MEGADETH, Killing Is My Business… And Business Is Good! (1985, Combat)

The skull:
Among the first of the big dumb skulls, and certainly one of the greatest. The solid steel visor riveted across his eyes and the iron staples closing his jaws perhaps mitigate somewhat the dumbness, but it cannot be argued that this is BDSery in it’s purest form: a massive, real skull commanding the majority of the cover’s real estate, just daring you to fuck with it and knowing that you will not!

The music:
A thrash metal classic for the ages! While it doesn’t reach the heights of the band’s sophomore album, which in this Friar’s opinion is the single greatest metal album ever made, Killing Is My Business… is every bit the caustic revenge art its mastermind intended it to be. Mustaine’s riffs on the first two albums are utterly inscrutable; just try to imagine any other band coming up to the main riff in the title track.
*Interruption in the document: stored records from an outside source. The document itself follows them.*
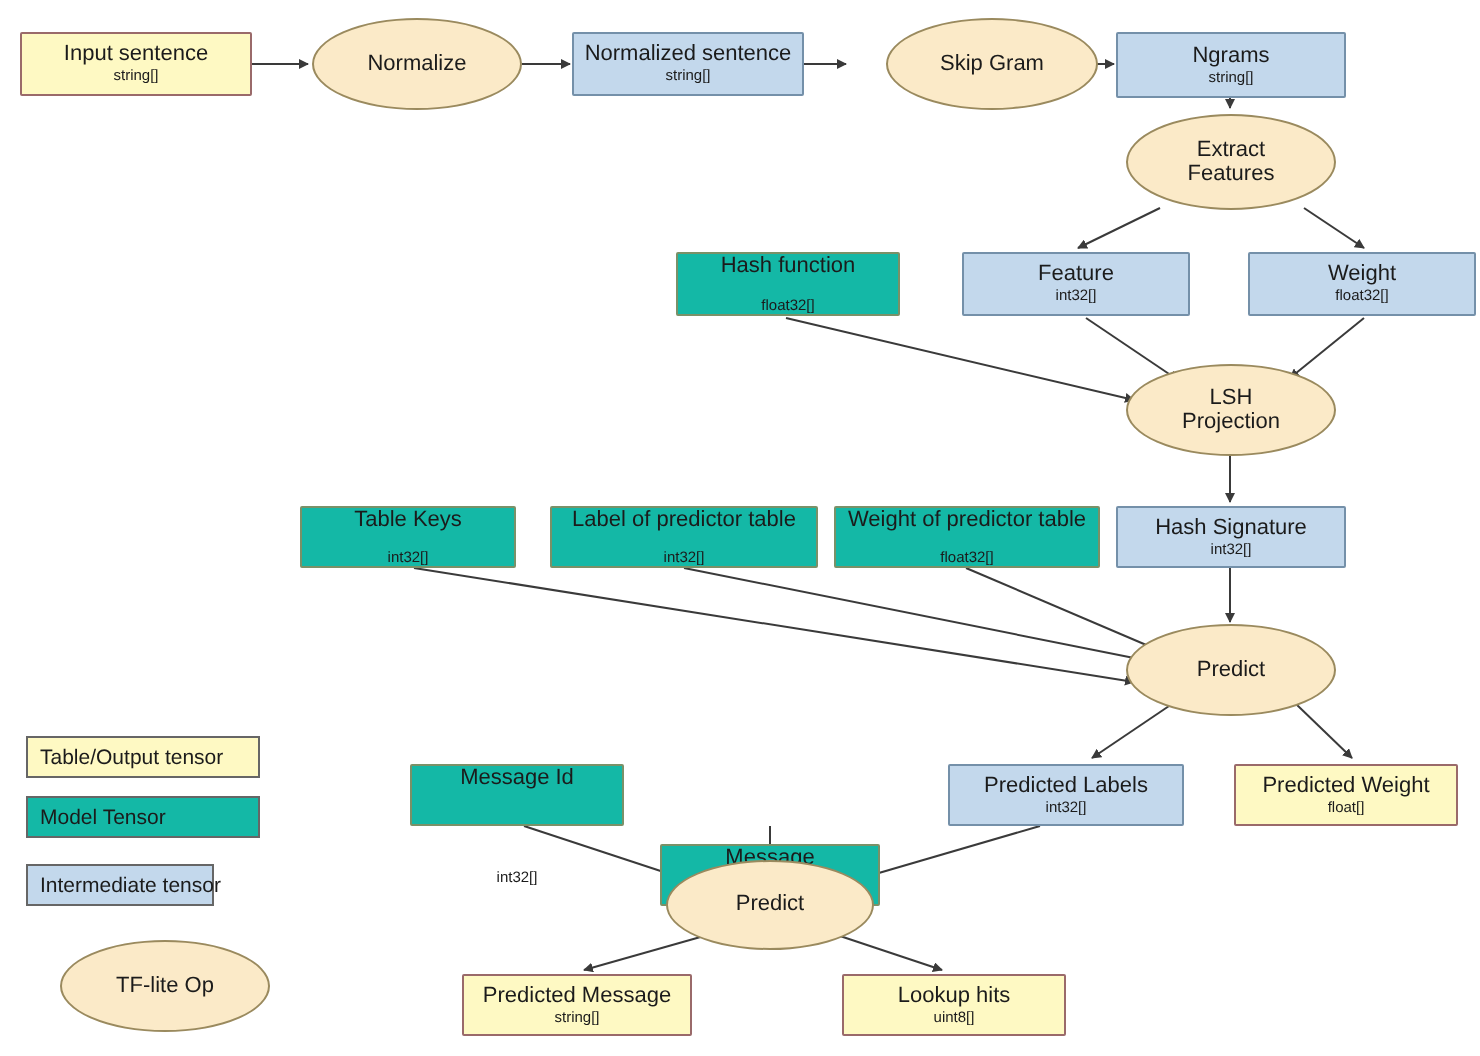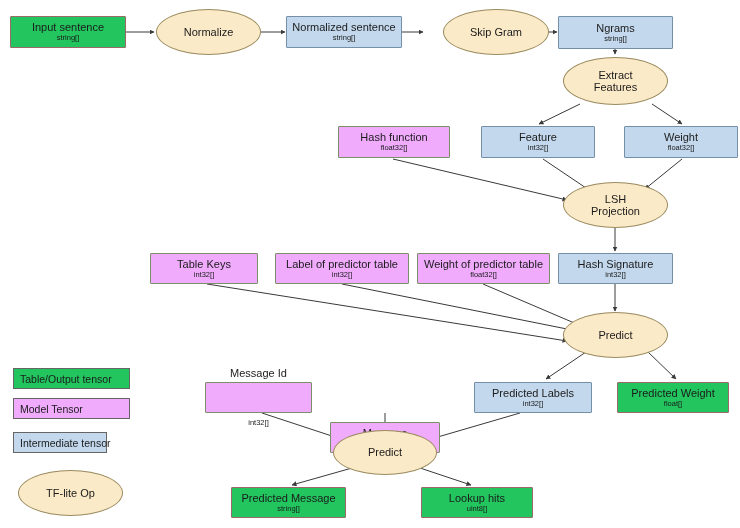--- a/index.html
+++ b/index.html
@@ -43,7 +43,7 @@
     border: 1px solid #65625a;
     border-radius: 50%;
   }
-  .fill-pink   { background: #22c55e; border-color: #9a6a6a; }
+  .fill-pink   { background: #fef9c3; border-color: #9a6a6a; }
   .fill-green  { background: #f0abfc; border-color: #7a9168; }
   .fill-blue   { background: #c3d8ec; border-color: #7490a9; }
   .fill-yellow { background: #fbeac8; border-color: #9a8a5e; }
Or that awesome bass solo in “The Skull Beneath the Skin”. Reissued indifferently, then remixed indiscriminately, the original pressing is the canonincal one. If the copy you own doesn’t have this cover, and if it is lacking an unredacted recording of “These Boots,” then you don’t really own the album and should be ashamed.
– Friar Johnsen

SKULL4

SWORD, Sweet Dreams (1988, GWR)

The skull:
A rubber snake on a plastic skull.  Well, maybe the snake is alive, but that skull never was.  The massive logo steals some of the skull’s thunder, but certainly not much: this is as classic as it gets.  Plunk down a skull, set up some spooky green lights, take the picture.  Done.

The music:
Like the cover, this album simply gets shit done.  No frills, mid-paced heavy metal with deep songs and a killer singer.  Whenever I listen to this album (which is often), I remember the review that turned me onto it, which compared singer Rick Hughes to Dee Snider (but with a much better range) and imagined the music as what NWOBHM might have become had Metallica not intervened.  Many people prefer the band’s debut, Metalized (which also sports a skull cover, but it’s far too stylized, metaphoric even, to be considered for the skullection), and while I can definitely understand the appeal of that album’s speedier US power metal (even if the band is Canadian), there’s a depth and a maturity to Sweet Dreams that puts this album over the top for me.  Sword are even back together, but unlike most of the nostalgia acts working the oldies circuit, Sword is working with the entire original lineup, sounds amazing, and the singer still has it.